This morning, Mike Sullivan was preparing a video meeting for his Wilkes-Barre/Scranton Penguins heading into their game tonight against Albany when he got a call from general manager Jim Rutherford – who informed him he had been named head coach of the Pittsburgh Penguins.
And while Sullivan acknowledged he’s feeling a lot of emotions, the biggest one is excitement.
“I’m certainly excited for this opportunity,” Sullivan said. “We all aspire to be at the highest level; that’s why we do what we do. I feel as though with all the experiences that I’ve been through over the last 12-13 years as a coach, both as a head coach and as an assistant coach at the American League level and the National League level, have prepared me for this type of an opportunity. I feel more prepared now than ever.”

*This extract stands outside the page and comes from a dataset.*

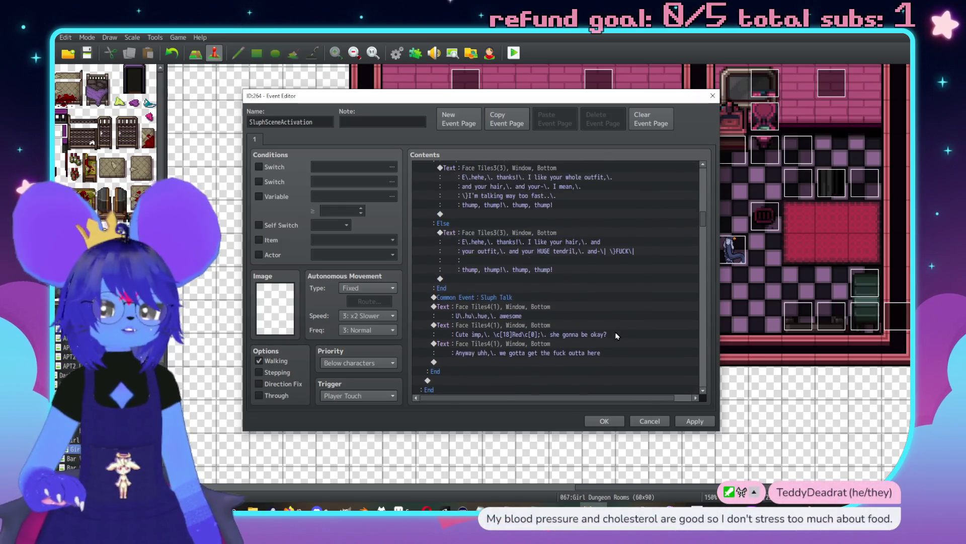
scroll(621, 325, "down", 4)
left_click(670, 291)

He’s certainly worked hard over the years to be ready for this opportunity.
After retiring from the NHL upon completing an 11-year career – where he played over 700 games as a center who specialized in killing penalties – Sullivan immediately transitioned behind the bench, becoming the head coach of the Providence Bruins of the American Hockey League for the 2002-03 seasons.
He was incredibly successful there, compiling a record of 41-17-9-4 (.669 pct.) in 71 games before getting promoted to Boston later that season as an assistant. Sullivan then became head coach the following year at age 35 and remained in the position for two seasons.
As Sullivan put it, he “fast tracked” – and at that point, he realized he still had a lot of growing to do. So he decided to take a step back and join John Tortorella’s staff as an assistant, and they remained together for the next seven years in Tampa Bay, NY Rangers and Vancouver.
After the Canucks let them go following the 2013-14 season, Sullivan joined the Blackhawks organization as a member of their player development staff before being named head coach of WBS this summer – where he led them to an 18-5 record and first place in the Atlantic Division, setting a franchise record 11-game win streak along the way.
All of those experiences behind the bench taught Sullivan, 47, that learning how to communicate with his athletes and inspire them is the most important part of coaching – as well as its biggest challenge.
“I think when you have the opportunity to interact with top players, for me, those are the learning experiences that you go through that serve you well when the next opportunities present themselves,” he said. “I certainly have been through a fair amount of experiences as both a head coach and an assistant coach. Some of them have been successes, some of them have been failures and I think you learn from both. I hope to be able to bring those experiences with me to this opportunity to try to help this team move in the right direction.”
To do that, Sullivan said for him, the most crucial aspect is to make sure they coach that mindset right away – starting at Sunday’s practice before their game against Washington on Monday.
“I think that’s where I can have the most immediate impact,” Sullivan said. “That’s what I’m going to try to do. They have a sound fundamental structure in place. Will there be some differences? Yes, there will. I think every coach has their beliefs or their convictions that might be a little bit different from the prior coach. But certainly, the most important aspect for me is to try to instill a certain mindset that’s going to inspire these guys to be at their best.
“We’re going to establish an identity that’s clear. We’re going to try to play to that identity. We’re going to try to have an unwavering focus so that we don’t get distracted. And we’re going to try to play that way each and every night. It’ll be my job to try to inspire these guys to get that out of them and then to hold them accountable to that identity.”
Identity is a key part of his coaching style and philosophy, as Sullivan said the one thing that has never changed over the years is always staying true to himself.
“I believe in being honest and fair with people,” he said. “I believe in treating people with respect. I believe in treating people fairly. But I also believe in pushing athletes to be at their best and challenging them to be at their best. The only way they’re going to maximize their potentialities is to be challenged. That’s my responsibility. In the absence of that, I don’t think we can reach our potential. For me, that’s my personality, that’s who I am and that’s what I will be.”
Sullivan certainly has a big task ahead of him. He’ll be tasked with getting this underachieving Penguins team to reach their potential. But he knows the Penguins have the talent to do just that.
“I coached against those guys (Sidney Crosby and Evgeni Malkin) for a lot of years when I was in New York,” Sullivan said. “I have a ton of respect for their ability level, their accomplishments. I know how good they can be, having coached against them for a lot of years. To have the ability to work with them, I can’t tell you how excited I am. I’ve been associated with a lot of great players and I think the challenge is to take a group of great players and become a great team. That’s going to be our challenge.”